PROBLEM STATEMENT
Repeat the listing below exactly. Pictures do not belong in the copy.

── DATA SECTION

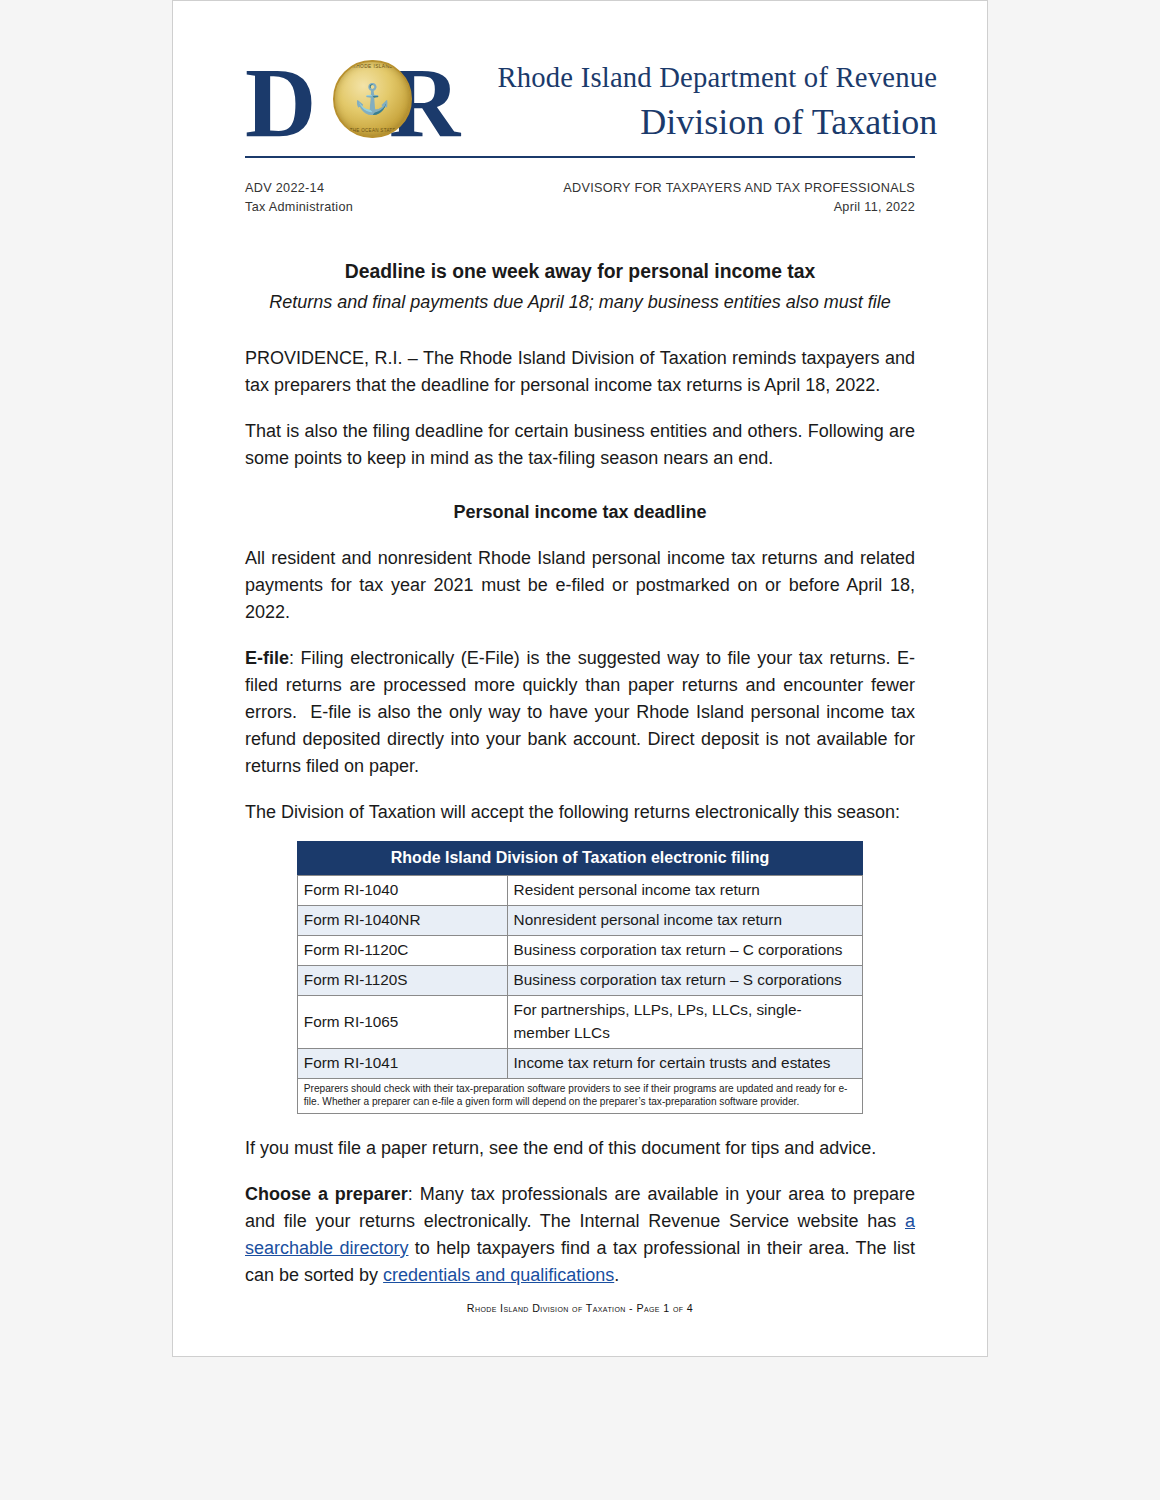DOR ⚓
Rhode Island Department of Revenue
Division of Taxation
ADV 2022-14
Tax Administration
ADVISORY FOR TAXPAYERS AND TAX PROFESSIONALS
April 11, 2022
Deadline is one week away for personal income tax
Returns and final payments due April 18; many business entities also must file
PROVIDENCE, R.I. – The Rhode Island Division of Taxation reminds taxpayers and tax preparers that the deadline for personal income tax returns is April 18, 2022.
That is also the filing deadline for certain business entities and others. Following are some points to keep in mind as the tax-filing season nears an end.
Personal income tax deadline
All resident and nonresident Rhode Island personal income tax returns and related payments for tax year 2021 must be e-filed or postmarked on or before April 18, 2022.
E-file: Filing electronically (E-File) is the suggested way to file your tax returns. E-filed returns are processed more quickly than paper returns and encounter fewer errors. E-file is also the only way to have your Rhode Island personal income tax refund deposited directly into your bank account. Direct deposit is not available for returns filed on paper.
The Division of Taxation will accept the following returns electronically this season:
Rhode Island Division of Taxation electronic filing
| Form RI-1040 | Resident personal income tax return |
| Form RI-1040NR | Nonresident personal income tax return |
| Form RI-1120C | Business corporation tax return – C corporations |
| Form RI-1120S | Business corporation tax return – S corporations |
| Form RI-1065 | For partnerships, LLPs, LPs, LLCs, single-member LLCs |
| Form RI-1041 | Income tax return for certain trusts and estates |
| Preparers should check with their tax-preparation software providers to see if their programs are updated and ready for e-file. Whether a preparer can e-file a given form will depend on the preparer’s tax-preparation software provider. |
If you must file a paper return, see the end of this document for tips and advice.
Choose a preparer: Many tax professionals are available in your area to prepare and file your returns electronically. The Internal Revenue Service website has a searchable directory to help taxpayers find a tax professional in their area. The list can be sorted by credentials and qualifications.
Rhode Island Division of Taxation - Page 1 of 4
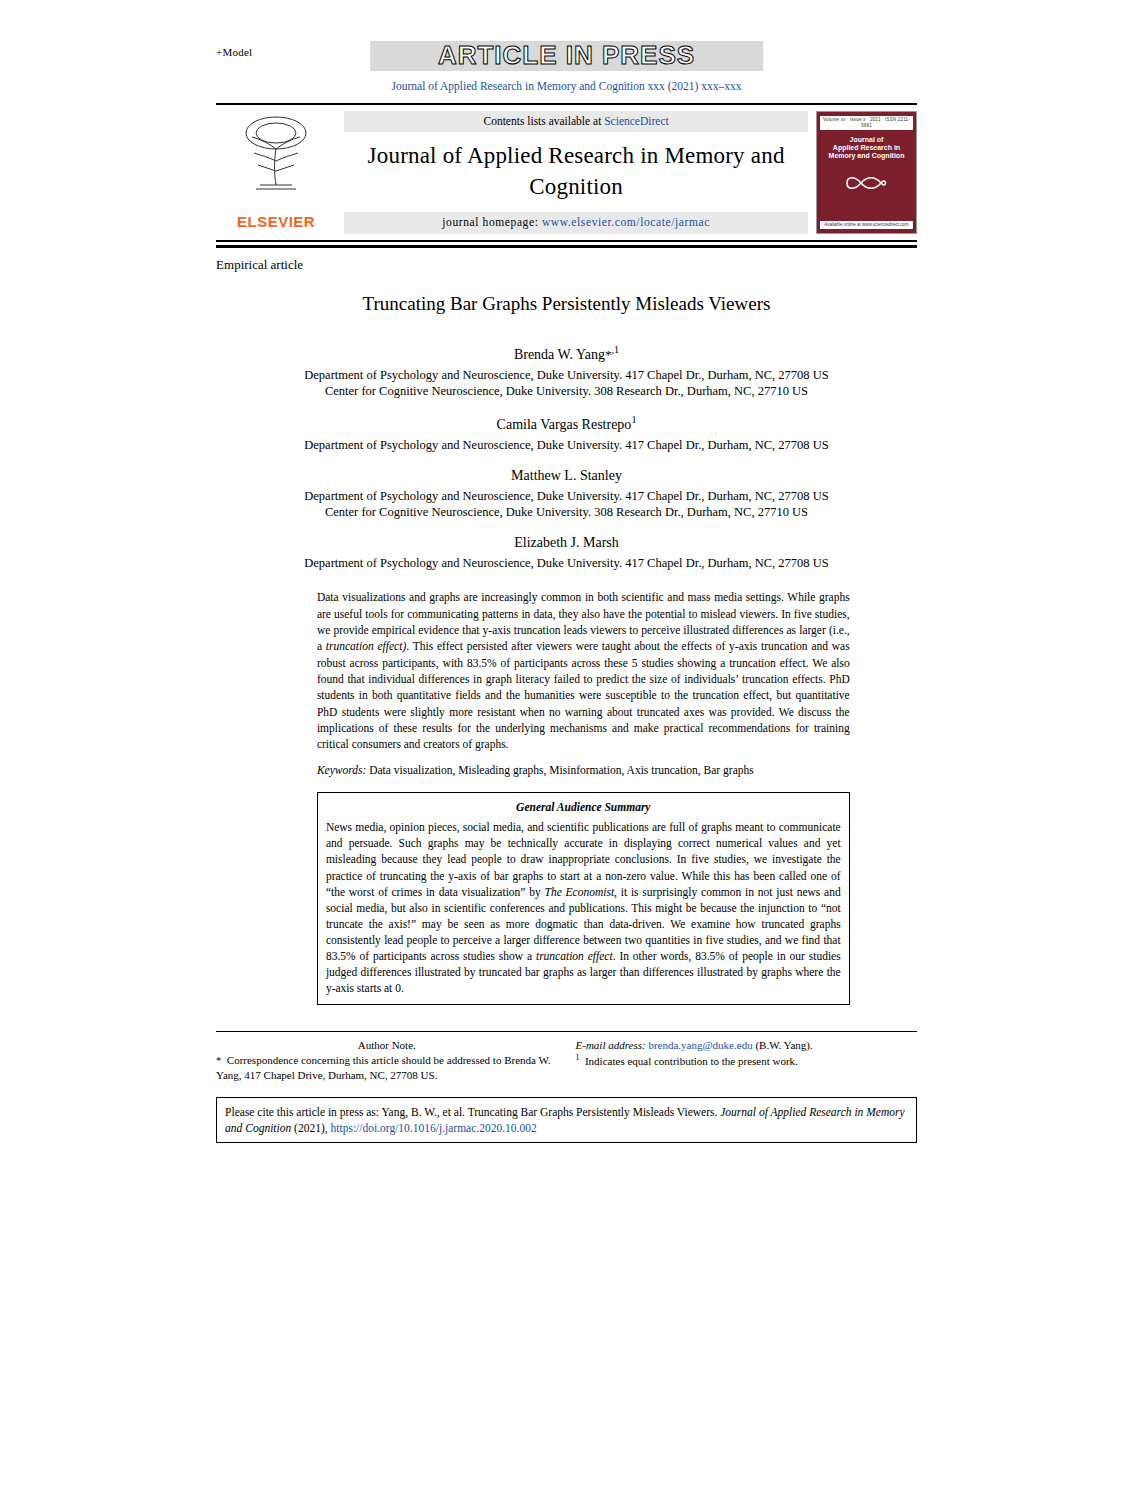+Model
ARTICLE IN PRESS
Journal of Applied Research in Memory and Cognition xxx (2021) xxx–xxx
ELSEVIER
Contents lists available at ScienceDirect
Journal of Applied Research in Memory and Cognition
journal homepage: www.elsevier.com/locate/jarmac
Volume xx Issue x 2021 ISSN 2211-3681
Journal of
Applied Research in
Memory and Cognition
Available online at www.sciencedirect.com
Empirical article
Truncating Bar Graphs Persistently Misleads Viewers
Brenda W. Yang*,1
Department of Psychology and Neuroscience, Duke University. 417 Chapel Dr., Durham, NC, 27708 US
Center for Cognitive Neuroscience, Duke University. 308 Research Dr., Durham, NC, 27710 US
Camila Vargas Restrepo1
Department of Psychology and Neuroscience, Duke University. 417 Chapel Dr., Durham, NC, 27708 US
Matthew L. Stanley
Department of Psychology and Neuroscience, Duke University. 417 Chapel Dr., Durham, NC, 27708 US
Center for Cognitive Neuroscience, Duke University. 308 Research Dr., Durham, NC, 27710 US
Elizabeth J. Marsh
Department of Psychology and Neuroscience, Duke University. 417 Chapel Dr., Durham, NC, 27708 US
Data visualizations and graphs are increasingly common in both scientific and mass media settings. While graphs are useful tools for communicating patterns in data, they also have the potential to mislead viewers. In five studies, we provide empirical evidence that y-axis truncation leads viewers to perceive illustrated differences as larger (i.e., a truncation effect). This effect persisted after viewers were taught about the effects of y-axis truncation and was robust across participants, with 83.5% of participants across these 5 studies showing a truncation effect. We also found that individual differences in graph literacy failed to predict the size of individuals’ truncation effects. PhD students in both quantitative fields and the humanities were susceptible to the truncation effect, but quantitative PhD students were slightly more resistant when no warning about truncated axes was provided. We discuss the implications of these results for the underlying mechanisms and make practical recommendations for training critical consumers and creators of graphs.
Keywords: Data visualization, Misleading graphs, Misinformation, Axis truncation, Bar graphs
General Audience Summary
News media, opinion pieces, social media, and scientific publications are full of graphs meant to communicate and persuade. Such graphs may be technically accurate in displaying correct numerical values and yet misleading because they lead people to draw inappropriate conclusions. In five studies, we investigate the practice of truncating the y-axis of bar graphs to start at a non-zero value. While this has been called one of “the worst of crimes in data visualization” by The Economist, it is surprisingly common in not just news and social media, but also in scientific conferences and publications. This might be because the injunction to “not truncate the axis!” may be seen as more dogmatic than data-driven. We examine how truncated graphs consistently lead people to perceive a larger difference between two quantities in five studies, and we find that 83.5% of participants across studies show a truncation effect. In other words, 83.5% of people in our studies judged differences illustrated by truncated bar graphs as larger than differences illustrated by graphs where the y-axis starts at 0.
Author Note.
* Correspondence concerning this article should be addressed to Brenda W. Yang, 417 Chapel Drive, Durham, NC, 27708 US.
E-mail address: brenda.yang@duke.edu (B.W. Yang).
1 Indicates equal contribution to the present work.
Please cite this article in press as: Yang, B. W., et al. Truncating Bar Graphs Persistently Misleads Viewers. Journal of Applied Research in Memory and Cognition (2021), https://doi.org/10.1016/j.jarmac.2020.10.002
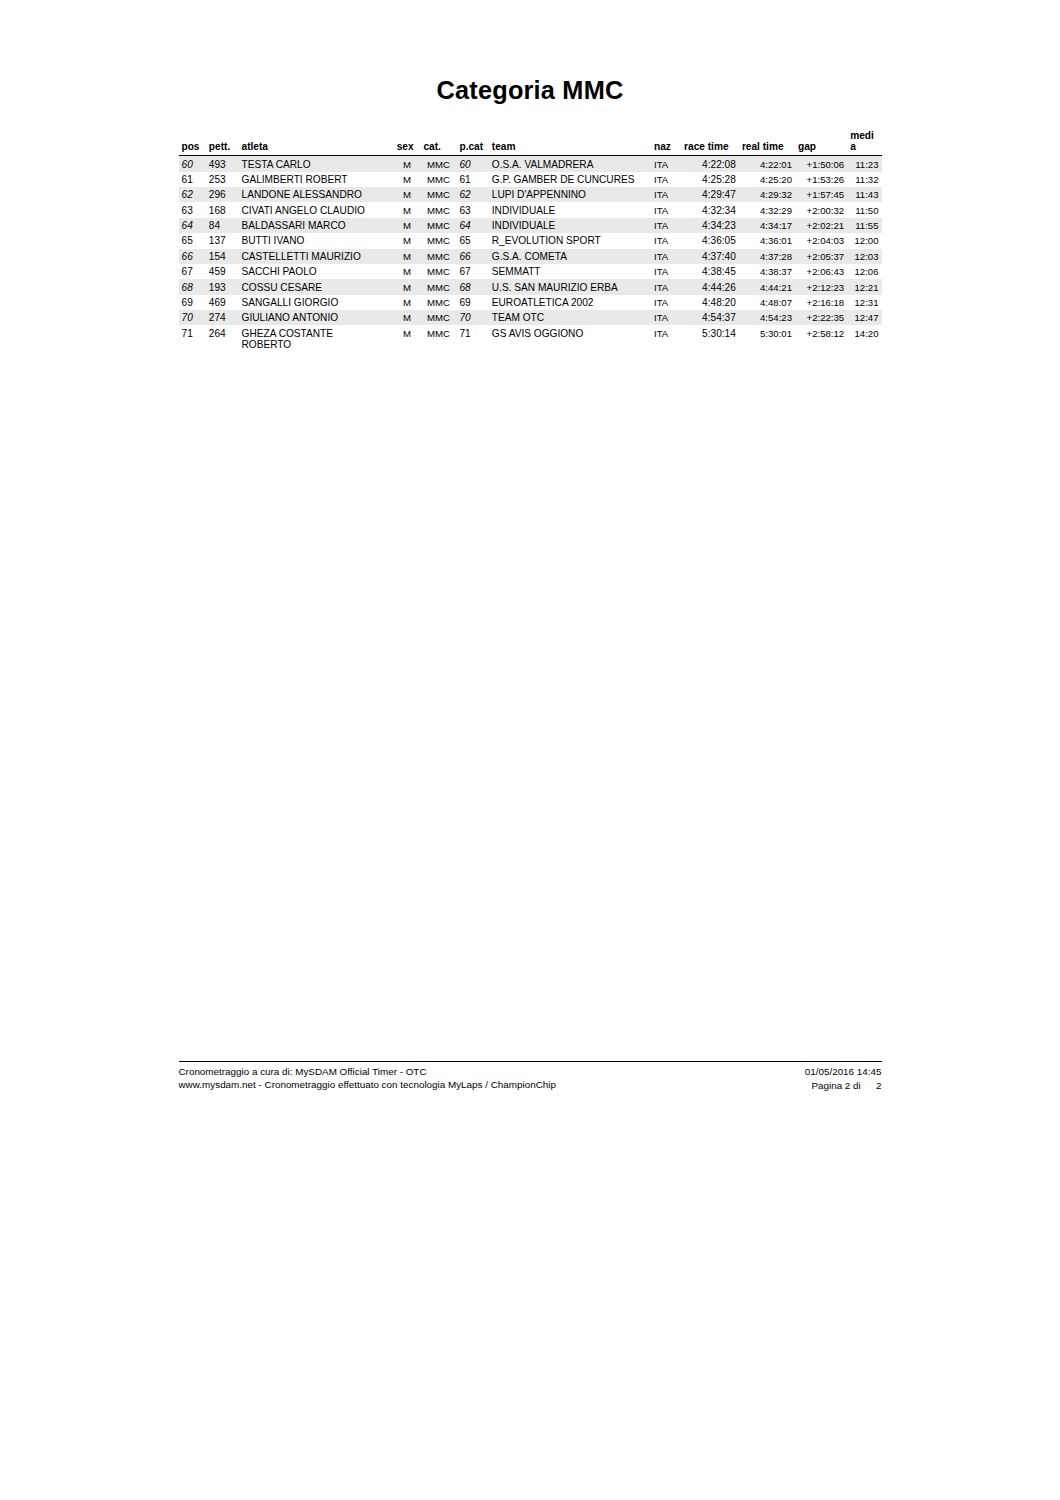Categoria MMC
| pos | pett. | atleta | sex | cat. | p.cat | team | naz | race time | real time | gap | medi a |
| --- | --- | --- | --- | --- | --- | --- | --- | --- | --- | --- | --- |
| 60 | 493 | TESTA CARLO | M | MMC | 60 | O.S.A. VALMADRERA | ITA | 4:22:08 | 4:22:01 | +1:50:06 | 11:23 |
| 61 | 253 | GALIMBERTI ROBERT | M | MMC | 61 | G.P. GAMBER DE CUNCURES | ITA | 4:25:28 | 4:25:20 | +1:53:26 | 11:32 |
| 62 | 296 | LANDONE ALESSANDRO | M | MMC | 62 | LUPI D'APPENNINO | ITA | 4:29:47 | 4:29:32 | +1:57:45 | 11:43 |
| 63 | 168 | CIVATI ANGELO CLAUDIO | M | MMC | 63 | INDIVIDUALE | ITA | 4:32:34 | 4:32:29 | +2:00:32 | 11:50 |
| 64 | 84 | BALDASSARI MARCO | M | MMC | 64 | INDIVIDUALE | ITA | 4:34:23 | 4:34:17 | +2:02:21 | 11:55 |
| 65 | 137 | BUTTI IVANO | M | MMC | 65 | R_EVOLUTION SPORT | ITA | 4:36:05 | 4:36:01 | +2:04:03 | 12:00 |
| 66 | 154 | CASTELLETTI MAURIZIO | M | MMC | 66 | G.S.A. COMETA | ITA | 4:37:40 | 4:37:28 | +2:05:37 | 12:03 |
| 67 | 459 | SACCHI PAOLO | M | MMC | 67 | SEMMATT | ITA | 4:38:45 | 4:38:37 | +2:06:43 | 12:06 |
| 68 | 193 | COSSU CESARE | M | MMC | 68 | U.S. SAN MAURIZIO ERBA | ITA | 4:44:26 | 4:44:21 | +2:12:23 | 12:21 |
| 69 | 469 | SANGALLI GIORGIO | M | MMC | 69 | EUROATLETICA 2002 | ITA | 4:48:20 | 4:48:07 | +2:16:18 | 12:31 |
| 70 | 274 | GIULIANO ANTONIO | M | MMC | 70 | TEAM OTC | ITA | 4:54:37 | 4:54:23 | +2:22:35 | 12:47 |
| 71 | 264 | GHEZA COSTANTE ROBERTO | M | MMC | 71 | GS AVIS OGGIONO | ITA | 5:30:14 | 5:30:01 | +2:58:12 | 14:20 |
Cronometraggio a cura di: MySDAM Official Timer - OTC
www.mysdam.net - Cronometraggio effettuato con tecnologia MyLaps / ChampionChip
01/05/2016 14:45
Pagina 2 di 2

────

ANSWER
DOR ⚓
Rhode Island Department of Revenue
Division of Taxation
ADV 2022-14
Tax Administration
ADVISORY FOR TAXPAYERS AND TAX PROFESSIONALS
April 11, 2022
Deadline is one week away for personal income tax
Returns and final payments due April 18; many business entities also must file
PROVIDENCE, R.I. – The Rhode Island Division of Taxation reminds taxpayers and tax preparers that the deadline for personal income tax returns is April 18, 2022.
That is also the filing deadline for certain business entities and others. Following are some points to keep in mind as the tax-filing season nears an end.
Personal income tax deadline
All resident and nonresident Rhode Island personal income tax returns and related payments for tax year 2021 must be e-filed or postmarked on or before April 18, 2022.
E-file: Filing electronically (E-File) is the suggested way to file your tax returns. E-filed returns are processed more quickly than paper returns and encounter fewer errors. E-file is also the only way to have your Rhode Island personal income tax refund deposited directly into your bank account. Direct deposit is not available for returns filed on paper.
The Division of Taxation will accept the following returns electronically this season:
Rhode Island Division of Taxation electronic filing
| Form RI-1040 | Resident personal income tax return |
| Form RI-1040NR | Nonresident personal income tax return |
| Form RI-1120C | Business corporation tax return – C corporations |
| Form RI-1120S | Business corporation tax return – S corporations |
| Form RI-1065 | For partnerships, LLPs, LPs, LLCs, single-member LLCs |
| Form RI-1041 | Income tax return for certain trusts and estates |
| Preparers should check with their tax-preparation software providers to see if their programs are updated and ready for e-file. Whether a preparer can e-file a given form will depend on the preparer’s tax-preparation software provider. |
If you must file a paper return, see the end of this document for tips and advice.
Choose a preparer: Many tax professionals are available in your area to prepare and file your returns electronically. The Internal Revenue Service website has a searchable directory to help taxpayers find a tax professional in their area. The list can be sorted by credentials and qualifications.
Rhode Island Division of Taxation - Page 1 of 4
+Model
ARTICLE IN PRESS
Journal of Applied Research in Memory and Cognition xxx (2021) xxx–xxx
ELSEVIER
Contents lists available at ScienceDirect
Journal of Applied Research in Memory and Cognition
journal homepage: www.elsevier.com/locate/jarmac
Volume xx Issue x 2021 ISSN 2211-3681
Journal of
Applied Research in
Memory and Cognition
Available online at www.sciencedirect.com
Empirical article
Truncating Bar Graphs Persistently Misleads Viewers
Brenda W. Yang*,1
Department of Psychology and Neuroscience, Duke University. 417 Chapel Dr., Durham, NC, 27708 US
Center for Cognitive Neuroscience, Duke University. 308 Research Dr., Durham, NC, 27710 US
Camila Vargas Restrepo1
Department of Psychology and Neuroscience, Duke University. 417 Chapel Dr., Durham, NC, 27708 US
Matthew L. Stanley
Department of Psychology and Neuroscience, Duke University. 417 Chapel Dr., Durham, NC, 27708 US
Center for Cognitive Neuroscience, Duke University. 308 Research Dr., Durham, NC, 27710 US
Elizabeth J. Marsh
Department of Psychology and Neuroscience, Duke University. 417 Chapel Dr., Durham, NC, 27708 US
Data visualizations and graphs are increasingly common in both scientific and mass media settings. While graphs are useful tools for communicating patterns in data, they also have the potential to mislead viewers. In five studies, we provide empirical evidence that y-axis truncation leads viewers to perceive illustrated differences as larger (i.e., a truncation effect). This effect persisted after viewers were taught about the effects of y-axis truncation and was robust across participants, with 83.5% of participants across these 5 studies showing a truncation effect. We also found that individual differences in graph literacy failed to predict the size of individuals’ truncation effects. PhD students in both quantitative fields and the humanities were susceptible to the truncation effect, but quantitative PhD students were slightly more resistant when no warning about truncated axes was provided. We discuss the implications of these results for the underlying mechanisms and make practical recommendations for training critical consumers and creators of graphs.
Keywords: Data visualization, Misleading graphs, Misinformation, Axis truncation, Bar graphs
General Audience Summary
News media, opinion pieces, social media, and scientific publications are full of graphs meant to communicate and persuade. Such graphs may be technically accurate in displaying correct numerical values and yet misleading because they lead people to draw inappropriate conclusions. In five studies, we investigate the practice of truncating the y-axis of bar graphs to start at a non-zero value. While this has been called one of “the worst of crimes in data visualization” by The Economist, it is surprisingly common in not just news and social media, but also in scientific conferences and publications. This might be because the injunction to “not truncate the axis!” may be seen as more dogmatic than data-driven. We examine how truncated graphs consistently lead people to perceive a larger difference between two quantities in five studies, and we find that 83.5% of participants across studies show a truncation effect. In other words, 83.5% of people in our studies judged differences illustrated by truncated bar graphs as larger than differences illustrated by graphs where the y-axis starts at 0.
Author Note.
* Correspondence concerning this article should be addressed to Brenda W. Yang, 417 Chapel Drive, Durham, NC, 27708 US.
E-mail address: brenda.yang@duke.edu (B.W. Yang).
1 Indicates equal contribution to the present work.
Please cite this article in press as: Yang, B. W., et al. Truncating Bar Graphs Persistently Misleads Viewers. Journal of Applied Research in Memory and Cognition (2021), https://doi.org/10.1016/j.jarmac.2020.10.002
Categoria MMC
| pos | pett. | atleta | sex | cat. | p.cat | team | naz | race time | real time | gap | medi a |
| --- | --- | --- | --- | --- | --- | --- | --- | --- | --- | --- | --- |
| 60 | 493 | TESTA CARLO | M | MMC | 60 | O.S.A. VALMADRERA | ITA | 4:22:08 | 4:22:01 | +1:50:06 | 11:23 |
| 61 | 253 | GALIMBERTI ROBERT | M | MMC | 61 | G.P. GAMBER DE CUNCURES | ITA | 4:25:28 | 4:25:20 | +1:53:26 | 11:32 |
| 62 | 296 | LANDONE ALESSANDRO | M | MMC | 62 | LUPI D'APPENNINO | ITA | 4:29:47 | 4:29:32 | +1:57:45 | 11:43 |
| 63 | 168 | CIVATI ANGELO CLAUDIO | M | MMC | 63 | INDIVIDUALE | ITA | 4:32:34 | 4:32:29 | +2:00:32 | 11:50 |
| 64 | 84 | BALDASSARI MARCO | M | MMC | 64 | INDIVIDUALE | ITA | 4:34:23 | 4:34:17 | +2:02:21 | 11:55 |
| 65 | 137 | BUTTI IVANO | M | MMC | 65 | R_EVOLUTION SPORT | ITA | 4:36:05 | 4:36:01 | +2:04:03 | 12:00 |
| 66 | 154 | CASTELLETTI MAURIZIO | M | MMC | 66 | G.S.A. COMETA | ITA | 4:37:40 | 4:37:28 | +2:05:37 | 12:03 |
| 67 | 459 | SACCHI PAOLO | M | MMC | 67 | SEMMATT | ITA | 4:38:45 | 4:38:37 | +2:06:43 | 12:06 |
| 68 | 193 | COSSU CESARE | M | MMC | 68 | U.S. SAN MAURIZIO ERBA | ITA | 4:44:26 | 4:44:21 | +2:12:23 | 12:21 |
| 69 | 469 | SANGALLI GIORGIO | M | MMC | 69 | EUROATLETICA 2002 | ITA | 4:48:20 | 4:48:07 | +2:16:18 | 12:31 |
| 70 | 274 | GIULIANO ANTONIO | M | MMC | 70 | TEAM OTC | ITA | 4:54:37 | 4:54:23 | +2:22:35 | 12:47 |
| 71 | 264 | GHEZA COSTANTE ROBERTO | M | MMC | 71 | GS AVIS OGGIONO | ITA | 5:30:14 | 5:30:01 | +2:58:12 | 14:20 |
Cronometraggio a cura di: MySDAM Official Timer - OTC
www.mysdam.net - Cronometraggio effettuato con tecnologia MyLaps / ChampionChip
01/05/2016 14:45
Pagina 2 di 2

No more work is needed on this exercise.